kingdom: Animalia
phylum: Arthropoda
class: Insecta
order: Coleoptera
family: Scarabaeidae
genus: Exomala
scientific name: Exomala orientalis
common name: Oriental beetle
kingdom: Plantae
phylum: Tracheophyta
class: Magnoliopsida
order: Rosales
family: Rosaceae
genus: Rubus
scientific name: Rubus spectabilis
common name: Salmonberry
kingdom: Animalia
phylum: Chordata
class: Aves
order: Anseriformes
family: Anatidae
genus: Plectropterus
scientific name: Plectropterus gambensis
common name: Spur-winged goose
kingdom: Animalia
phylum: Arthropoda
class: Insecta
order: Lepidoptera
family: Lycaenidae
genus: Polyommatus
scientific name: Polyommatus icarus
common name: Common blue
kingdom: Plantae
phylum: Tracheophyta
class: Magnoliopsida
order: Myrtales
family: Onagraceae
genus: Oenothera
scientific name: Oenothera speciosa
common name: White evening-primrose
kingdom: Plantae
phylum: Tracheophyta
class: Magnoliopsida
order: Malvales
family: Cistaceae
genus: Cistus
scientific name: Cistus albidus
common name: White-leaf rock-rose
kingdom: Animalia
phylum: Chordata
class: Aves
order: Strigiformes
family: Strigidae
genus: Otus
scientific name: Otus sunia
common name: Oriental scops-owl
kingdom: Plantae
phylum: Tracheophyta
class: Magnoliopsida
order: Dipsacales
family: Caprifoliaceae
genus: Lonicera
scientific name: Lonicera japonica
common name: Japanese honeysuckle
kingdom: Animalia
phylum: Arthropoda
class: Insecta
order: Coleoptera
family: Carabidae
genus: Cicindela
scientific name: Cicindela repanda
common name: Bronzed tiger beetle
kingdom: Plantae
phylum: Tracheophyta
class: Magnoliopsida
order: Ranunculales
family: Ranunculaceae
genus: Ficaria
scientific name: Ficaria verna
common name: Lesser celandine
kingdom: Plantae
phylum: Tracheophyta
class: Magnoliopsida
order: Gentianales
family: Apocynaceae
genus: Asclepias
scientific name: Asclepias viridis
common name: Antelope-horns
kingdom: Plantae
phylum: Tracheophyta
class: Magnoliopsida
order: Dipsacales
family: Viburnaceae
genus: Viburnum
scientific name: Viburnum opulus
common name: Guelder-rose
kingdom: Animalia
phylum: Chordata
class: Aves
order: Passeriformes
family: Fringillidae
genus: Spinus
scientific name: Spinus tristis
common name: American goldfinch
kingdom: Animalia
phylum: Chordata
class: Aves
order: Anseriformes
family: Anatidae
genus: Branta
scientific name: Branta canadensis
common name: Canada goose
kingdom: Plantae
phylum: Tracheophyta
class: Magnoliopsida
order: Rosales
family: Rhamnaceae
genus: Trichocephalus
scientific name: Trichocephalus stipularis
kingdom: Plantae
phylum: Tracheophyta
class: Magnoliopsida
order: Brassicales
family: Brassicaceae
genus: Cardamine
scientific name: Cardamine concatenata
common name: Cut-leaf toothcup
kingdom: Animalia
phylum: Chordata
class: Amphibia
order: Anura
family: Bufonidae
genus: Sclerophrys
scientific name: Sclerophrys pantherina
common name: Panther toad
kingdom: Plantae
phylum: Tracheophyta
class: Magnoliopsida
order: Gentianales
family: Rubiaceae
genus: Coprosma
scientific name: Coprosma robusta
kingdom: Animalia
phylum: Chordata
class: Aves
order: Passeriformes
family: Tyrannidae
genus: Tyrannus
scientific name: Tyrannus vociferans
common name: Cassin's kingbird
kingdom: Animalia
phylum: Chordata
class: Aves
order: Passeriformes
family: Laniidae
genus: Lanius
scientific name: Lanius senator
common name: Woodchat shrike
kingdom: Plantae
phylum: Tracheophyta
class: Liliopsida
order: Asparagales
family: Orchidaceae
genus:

## Aim
Can you extract, word for word, the lines from the one holding "scientific name: Cardamine concatenata" through the final line above, both ends included?

## The answer
scientific name: Cardamine concatenata
common name: Cut-leaf toothcup
kingdom: Animalia
phylum: Chordata
class: Amphibia
order: Anura
family: Bufonidae
genus: Sclerophrys
scientific name: Sclerophrys pantherina
common name: Panther toad
kingdom: Plantae
phylum: Tracheophyta
class: Magnoliopsida
order: Gentianales
family: Rubiaceae
genus: Coprosma
scientific name: Coprosma robusta
kingdom: Animalia
phylum: Chordata
class: Aves
order: Passeriformes
family: Tyrannidae
genus: Tyrannus
scientific name: Tyrannus vociferans
common name: Cassin's kingbird
kingdom: Animalia
phylum: Chordata
class: Aves
order: Passeriformes
family: Laniidae
genus: Lanius
scientific name: Lanius senator
common name: Woodchat shrike
kingdom: Plantae
phylum: Tracheophyta
class: Liliopsida
order: Asparagales
family: Orchidaceae
genus:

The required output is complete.